__YOUR INSTRUCTIONS__
Go through the material under this sentence. Return every line holding "table".
____
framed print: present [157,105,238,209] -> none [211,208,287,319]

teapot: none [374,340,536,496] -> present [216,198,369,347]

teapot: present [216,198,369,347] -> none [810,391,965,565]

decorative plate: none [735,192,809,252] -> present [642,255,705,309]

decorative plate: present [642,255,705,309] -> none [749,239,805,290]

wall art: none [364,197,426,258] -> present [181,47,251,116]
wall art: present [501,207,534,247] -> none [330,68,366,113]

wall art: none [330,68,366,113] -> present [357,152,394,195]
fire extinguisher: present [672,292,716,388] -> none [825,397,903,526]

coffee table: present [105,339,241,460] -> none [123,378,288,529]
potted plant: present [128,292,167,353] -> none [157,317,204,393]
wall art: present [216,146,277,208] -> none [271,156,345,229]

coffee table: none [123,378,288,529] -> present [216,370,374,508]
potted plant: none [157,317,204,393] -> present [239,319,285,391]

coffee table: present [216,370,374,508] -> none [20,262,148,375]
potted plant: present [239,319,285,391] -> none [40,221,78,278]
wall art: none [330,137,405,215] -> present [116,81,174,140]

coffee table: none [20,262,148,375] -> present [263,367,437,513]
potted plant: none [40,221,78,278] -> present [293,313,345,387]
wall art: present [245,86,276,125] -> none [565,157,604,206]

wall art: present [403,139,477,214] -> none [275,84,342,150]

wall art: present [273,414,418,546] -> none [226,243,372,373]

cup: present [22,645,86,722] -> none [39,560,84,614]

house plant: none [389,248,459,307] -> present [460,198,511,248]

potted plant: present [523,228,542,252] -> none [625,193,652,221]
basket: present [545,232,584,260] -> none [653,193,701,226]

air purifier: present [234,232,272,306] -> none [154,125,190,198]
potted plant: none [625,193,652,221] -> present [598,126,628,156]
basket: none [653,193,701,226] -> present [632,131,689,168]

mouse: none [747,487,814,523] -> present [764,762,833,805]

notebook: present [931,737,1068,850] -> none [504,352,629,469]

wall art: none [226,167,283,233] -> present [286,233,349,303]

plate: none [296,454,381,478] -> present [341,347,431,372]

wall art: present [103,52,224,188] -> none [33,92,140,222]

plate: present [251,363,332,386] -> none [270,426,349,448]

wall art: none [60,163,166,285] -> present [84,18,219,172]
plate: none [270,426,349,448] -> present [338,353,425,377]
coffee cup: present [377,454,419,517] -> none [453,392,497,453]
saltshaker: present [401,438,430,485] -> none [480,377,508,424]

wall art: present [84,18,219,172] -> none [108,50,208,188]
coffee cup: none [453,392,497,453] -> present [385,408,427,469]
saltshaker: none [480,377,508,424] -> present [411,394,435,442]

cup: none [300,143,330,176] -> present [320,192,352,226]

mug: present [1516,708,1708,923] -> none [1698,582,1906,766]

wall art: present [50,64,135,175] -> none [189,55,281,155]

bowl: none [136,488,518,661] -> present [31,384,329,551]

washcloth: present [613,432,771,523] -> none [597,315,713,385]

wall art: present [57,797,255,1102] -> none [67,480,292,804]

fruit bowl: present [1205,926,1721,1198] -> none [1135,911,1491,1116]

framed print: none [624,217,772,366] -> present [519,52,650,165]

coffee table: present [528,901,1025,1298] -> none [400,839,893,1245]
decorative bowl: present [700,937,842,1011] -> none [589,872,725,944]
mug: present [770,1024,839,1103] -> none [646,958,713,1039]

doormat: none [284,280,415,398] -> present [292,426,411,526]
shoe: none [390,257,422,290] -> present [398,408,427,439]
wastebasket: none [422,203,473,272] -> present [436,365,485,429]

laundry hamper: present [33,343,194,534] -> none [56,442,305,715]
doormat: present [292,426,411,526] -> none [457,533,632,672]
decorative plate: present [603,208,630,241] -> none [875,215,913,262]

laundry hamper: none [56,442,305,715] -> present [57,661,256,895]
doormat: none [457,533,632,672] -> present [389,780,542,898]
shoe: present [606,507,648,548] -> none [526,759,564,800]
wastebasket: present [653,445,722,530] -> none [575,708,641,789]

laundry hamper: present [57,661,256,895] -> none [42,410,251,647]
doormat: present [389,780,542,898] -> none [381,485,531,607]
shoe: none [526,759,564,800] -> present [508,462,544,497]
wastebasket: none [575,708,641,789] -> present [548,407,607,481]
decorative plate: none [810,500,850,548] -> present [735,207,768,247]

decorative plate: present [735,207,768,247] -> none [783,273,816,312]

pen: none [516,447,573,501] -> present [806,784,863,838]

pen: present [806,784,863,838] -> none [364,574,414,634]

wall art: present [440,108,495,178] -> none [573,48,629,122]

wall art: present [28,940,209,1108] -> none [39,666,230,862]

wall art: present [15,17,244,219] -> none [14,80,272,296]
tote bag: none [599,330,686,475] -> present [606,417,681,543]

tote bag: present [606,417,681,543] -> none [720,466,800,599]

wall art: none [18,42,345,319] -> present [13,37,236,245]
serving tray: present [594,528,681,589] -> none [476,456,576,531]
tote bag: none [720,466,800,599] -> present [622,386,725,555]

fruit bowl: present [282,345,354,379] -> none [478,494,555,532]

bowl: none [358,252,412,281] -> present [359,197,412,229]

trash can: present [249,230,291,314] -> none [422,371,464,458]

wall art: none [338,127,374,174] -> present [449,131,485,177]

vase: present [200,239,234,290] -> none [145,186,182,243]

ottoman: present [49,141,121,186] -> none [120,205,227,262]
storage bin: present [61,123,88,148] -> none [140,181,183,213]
____
__RESPONSE TO THIS EXERCISE__
coffee table: present [105,339,241,460] -> none [123,378,288,529]
coffee table: none [123,378,288,529] -> present [216,370,374,508]
coffee table: present [216,370,374,508] -> none [20,262,148,375]
coffee table: none [20,262,148,375] -> present [263,367,437,513]
coffee table: present [528,901,1025,1298] -> none [400,839,893,1245]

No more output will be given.